The design concepts presented in this document have one main central principle - a model of parallel computation that favors encapsulation of state and sequential execution within modular units or tasks to facilitate a simpler programming model for parallel programming. Tasks are then connected together with streams (for synchronization and communication). A stream can be different types of channels such as FIFOs or PIPOs. The state/logic compartmentalization makes it much easier for tools (such as a compiler and a scheduler) to figure out where to run which pieces of an application and when. The second reason why stream-based processing is becoming popular is that it breaks the traditional multi-threading based “fork/join” view on parallel execution. By enabling task-level pipelining and instruction-level pipelining, the runtime can do many more concurrent actions than what is possible today with the fork/join model. This extra parallelism is critical to taking advantage of the hardware available on today's FPGA devices. In the same vein as enabling pipeline parallelism, streaming also enables designers to build parallel applications without having to worry about locks, race conditions, etc. that make parallel programming hard in the first place.
Finally, the following checklist of high-level actions is recommended as a prescription for achieving performance on reconfigurable FPGA platforms:
- Software written for CPUs and software written for FPGAs is fundamentally different. You cannot write code that is portable between CPU and FPGA platforms without sacrificing performance. Therefore, embrace and do not resist the fact that you have to write significantly different software for FPGAs.
- Right from the start of your project, establish a flow that can functionally verify the source code changes that are being made. Testing the software against a reference model or using golden vectors are common practices.
- Focus first on the macro-architecture of your design. Consider modeling your solution using the producer-consumer paradigm.
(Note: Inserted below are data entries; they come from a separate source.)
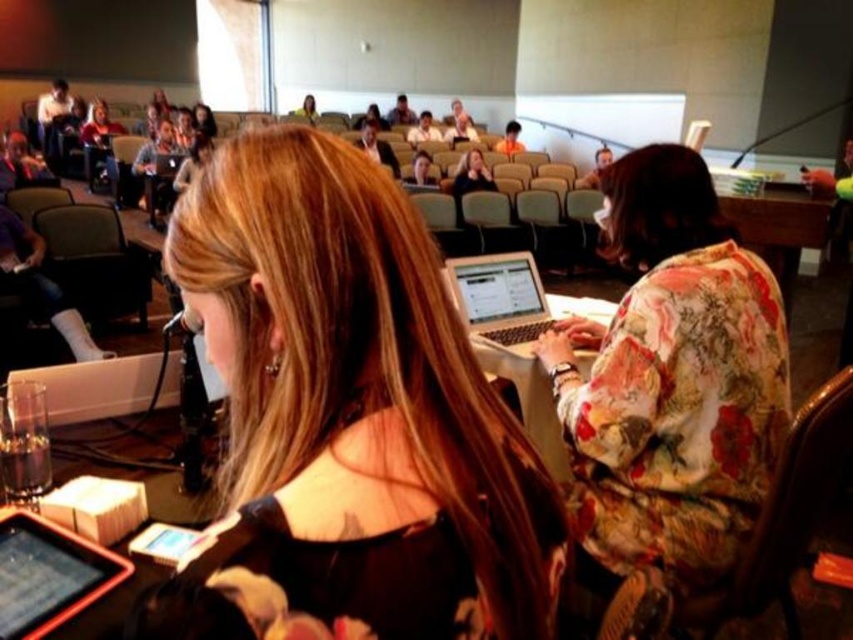
Can you confirm if wooden chair at center is taller than orange shirt at upper center?

Yes.

This screenshot has width=853, height=640. What do you see at coordinates (753, 534) in the screenshot?
I see `wooden chair at center` at bounding box center [753, 534].

This screenshot has width=853, height=640. Identify the location of wooden chair at center. (753, 534).

Is matte gray chair at left in front of orange shirt at upper center?

Yes, matte gray chair at left is closer to the viewer.

Which is below, matte gray chair at left or orange shirt at upper center?

matte gray chair at left is lower down.

Locate an element on the screen. Image resolution: width=853 pixels, height=640 pixels. matte gray chair at left is located at coordinates (94, 260).

This screenshot has width=853, height=640. I want to click on matte gray chair at left, so click(94, 260).

Where is `silver metallic laptop at center`? This screenshot has height=640, width=853. silver metallic laptop at center is located at coordinates [500, 300].

Does silver metallic laptop at center have a smaller size compared to white glossy shirt at center?

Correct, silver metallic laptop at center occupies less space than white glossy shirt at center.

Is point (529, 300) farther from camera compared to point (430, 129)?

No, (529, 300) is closer to viewer.

Image resolution: width=853 pixels, height=640 pixels. I want to click on silver metallic laptop at center, so click(x=500, y=300).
- Once you have identified the macro-architecture of your design, draw the desired activity timeline where the horizontal axis represents time, and show when you expect each function to execute relative to each other over multiple iterations (or invocations). This gives you a sense of the expected parallelism in the design and can then be used to compare with the final achieved results. Often the HLS GUIs can be used to visualize this achieved parallelism.
- Only start coding or refactoring your program once you have the macro-architecture and the activity timeline well established
- As a general rule, the HLS compiler only infer task-level parallelism from function calls. Therefore, sequential code blocks (such as loops) which need to run concurrently in hardware should be put into dedicated functions.
- Decompose/partition the original algorithm into smaller components that talk
to each other via streams. This gives you some ideas of how the data flows in your
- Smaller modular components have the advantage that they can be replicated when needed to improve parallelism.
- Avoid having communication channels with very wide bit-widths. Decomposing such wide channels into several smaller ones help implementation on FPGA devices.
- Large functions (written by hand or generated by inlining smaller functions) can have non-trivial control paths that can be hard for tools to process. Smaller functions with simpler control paths aid implementation on FPGA devices.
- Aim to have a single loop nest (with either fixed loop bounds that can be inferred by HLS tool, or by providing loop trip count information by hand to the HLS tool) within each function. This greatly facilitates the measurement and optimization of throughput. While this might not be applicable for all designs, it is a good approach for a large majority of cases.
- Throughput - Having an overall vision about what rates of processing are
required during each phase of your design is important. Knowing this influences how
you write your application for FPGAs.
- Think about the critical path (for example, critical task level paths such as ABD or ACD) in your design and study what part of this critical path is potentially a bottleneck. Look at how individual tasks are pipelined and if different branches of a path are unaligned in terms of throughput by simulating the design. HLS GUI tools and/or the simulation waveform viewer can then be used to visualize such throughput issues.
- Stream-based communication allows consumers to start processing as soon as producers start producing which allows for overlapped execution (which in turn increases parallelism and throughput).
- In order to keep the producer and consumer tasks running constantly without any hiccups, optimize the execution of each task to run as fast as possible using techniques such as pipelining and the appropriate sizing of streams.
- Think about the granularity (and overhead) of the streaming channels with respect to synchronization. The usage of PIPO channels allows you to overlap task execution without the fear of deadlock while explicit manual streaming FIFO channels allow you to start the overlapped execution sooner (than PIPOs) but require careful adjustment of FIFO sizes to avoid deadlocks.
- Learn about synthesizable C/C++ coding styles.
- Use the reports generated by the HLS compiler to guide the optimization process.
Keep the above checklist nearby so that you can refer to it from time to time. It summarizes the whole design activity needed to build a design that meets your performance goals.
Another important aspect of your design to consider next is the interface of your accelerated function or kernel. The interface of your kernel to the outside world is an important element of your eventual system design. Your kernel might need to plug into a bigger design, or to communicate with other kernels in a large system of kernels, or to communicate with memory or devices outside of the system. Best Practices for Designing with M_AXI Interfaces provides another checklist of items to consider when designing the external interfaces of your acceleration kernel.